What to do
Nothing belongs in the answer except the lines of the material that include "between".
(Beginning of Material provided)
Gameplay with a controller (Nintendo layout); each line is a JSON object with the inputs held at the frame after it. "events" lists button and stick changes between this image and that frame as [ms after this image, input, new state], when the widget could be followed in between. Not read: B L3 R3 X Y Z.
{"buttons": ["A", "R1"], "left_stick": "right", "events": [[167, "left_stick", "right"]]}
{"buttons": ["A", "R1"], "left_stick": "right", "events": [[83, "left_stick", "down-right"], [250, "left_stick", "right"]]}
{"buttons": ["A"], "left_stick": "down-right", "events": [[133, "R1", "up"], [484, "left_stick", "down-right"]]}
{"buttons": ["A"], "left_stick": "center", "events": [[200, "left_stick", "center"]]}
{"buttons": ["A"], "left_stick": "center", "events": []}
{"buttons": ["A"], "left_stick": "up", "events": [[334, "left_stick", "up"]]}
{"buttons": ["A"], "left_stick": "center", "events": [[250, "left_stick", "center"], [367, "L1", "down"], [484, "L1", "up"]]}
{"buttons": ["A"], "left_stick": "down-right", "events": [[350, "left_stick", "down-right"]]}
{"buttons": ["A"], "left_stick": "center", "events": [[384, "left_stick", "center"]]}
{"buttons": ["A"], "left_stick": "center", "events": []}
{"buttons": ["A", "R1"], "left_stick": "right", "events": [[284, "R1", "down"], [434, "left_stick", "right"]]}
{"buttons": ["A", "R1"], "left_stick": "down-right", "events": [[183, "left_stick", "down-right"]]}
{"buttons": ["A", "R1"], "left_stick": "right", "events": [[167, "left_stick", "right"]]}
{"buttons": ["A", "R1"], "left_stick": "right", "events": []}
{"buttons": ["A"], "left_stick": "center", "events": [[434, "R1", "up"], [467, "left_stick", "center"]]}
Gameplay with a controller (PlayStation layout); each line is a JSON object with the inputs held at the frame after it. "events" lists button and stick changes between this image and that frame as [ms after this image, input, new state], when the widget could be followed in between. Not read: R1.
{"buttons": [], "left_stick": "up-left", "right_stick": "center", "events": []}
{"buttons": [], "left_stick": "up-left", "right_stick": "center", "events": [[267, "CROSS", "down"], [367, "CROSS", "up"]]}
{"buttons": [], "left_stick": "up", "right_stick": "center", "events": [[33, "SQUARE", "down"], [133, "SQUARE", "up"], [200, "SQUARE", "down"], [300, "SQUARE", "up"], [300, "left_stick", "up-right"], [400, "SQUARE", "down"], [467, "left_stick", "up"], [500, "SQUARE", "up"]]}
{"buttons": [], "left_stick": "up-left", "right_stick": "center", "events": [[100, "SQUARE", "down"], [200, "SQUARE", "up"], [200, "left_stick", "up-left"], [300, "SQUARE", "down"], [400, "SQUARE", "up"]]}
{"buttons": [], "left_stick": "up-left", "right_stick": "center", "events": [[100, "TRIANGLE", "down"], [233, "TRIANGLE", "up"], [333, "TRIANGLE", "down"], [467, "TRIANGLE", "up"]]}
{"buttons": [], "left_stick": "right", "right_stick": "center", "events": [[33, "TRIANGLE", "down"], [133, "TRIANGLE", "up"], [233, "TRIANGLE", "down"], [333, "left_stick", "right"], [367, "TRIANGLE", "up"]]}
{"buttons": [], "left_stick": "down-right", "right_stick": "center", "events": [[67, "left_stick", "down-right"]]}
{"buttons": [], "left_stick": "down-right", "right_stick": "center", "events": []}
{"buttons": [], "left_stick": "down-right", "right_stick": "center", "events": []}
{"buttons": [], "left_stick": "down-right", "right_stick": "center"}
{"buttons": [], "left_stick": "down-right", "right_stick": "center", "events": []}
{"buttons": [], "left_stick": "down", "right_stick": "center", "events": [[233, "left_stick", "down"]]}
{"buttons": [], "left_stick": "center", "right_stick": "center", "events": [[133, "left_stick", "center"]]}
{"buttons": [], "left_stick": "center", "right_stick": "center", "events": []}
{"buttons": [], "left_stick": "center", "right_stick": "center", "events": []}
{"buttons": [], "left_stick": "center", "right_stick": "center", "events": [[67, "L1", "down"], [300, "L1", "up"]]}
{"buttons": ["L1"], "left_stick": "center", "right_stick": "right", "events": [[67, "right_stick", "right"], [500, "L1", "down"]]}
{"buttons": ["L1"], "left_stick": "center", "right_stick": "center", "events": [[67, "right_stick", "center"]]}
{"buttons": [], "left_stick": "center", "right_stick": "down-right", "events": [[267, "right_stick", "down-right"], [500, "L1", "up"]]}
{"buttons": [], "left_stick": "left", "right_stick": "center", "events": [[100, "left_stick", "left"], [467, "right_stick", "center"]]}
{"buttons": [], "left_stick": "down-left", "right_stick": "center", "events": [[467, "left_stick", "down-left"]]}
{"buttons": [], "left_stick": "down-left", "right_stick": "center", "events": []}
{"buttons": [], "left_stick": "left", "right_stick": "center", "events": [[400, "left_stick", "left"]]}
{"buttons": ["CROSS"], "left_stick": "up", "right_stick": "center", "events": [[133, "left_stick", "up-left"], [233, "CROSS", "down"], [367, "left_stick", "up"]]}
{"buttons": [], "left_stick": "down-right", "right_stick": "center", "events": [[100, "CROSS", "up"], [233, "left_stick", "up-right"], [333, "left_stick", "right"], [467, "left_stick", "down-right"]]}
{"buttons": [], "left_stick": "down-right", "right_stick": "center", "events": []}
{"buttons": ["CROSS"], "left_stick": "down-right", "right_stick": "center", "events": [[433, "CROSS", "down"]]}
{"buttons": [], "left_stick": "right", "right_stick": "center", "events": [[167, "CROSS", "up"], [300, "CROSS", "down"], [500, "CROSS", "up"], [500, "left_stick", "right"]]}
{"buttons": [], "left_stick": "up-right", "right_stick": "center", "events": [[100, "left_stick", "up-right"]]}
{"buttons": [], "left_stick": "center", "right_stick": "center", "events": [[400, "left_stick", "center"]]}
(End of Material provided)
Solution for this exercise
Gameplay with a controller (Nintendo layout); each line is a JSON object with the inputs held at the frame after it. "events" lists button and stick changes between this image and that frame as [ms after this image, input, new state], when the widget could be followed in between. Not read: B L3 R3 X Y Z.
Gameplay with a controller (PlayStation layout); each line is a JSON object with the inputs held at the frame after it. "events" lists button and stick changes between this image and that frame as [ms after this image, input, new state], when the widget could be followed in between. Not read: R1.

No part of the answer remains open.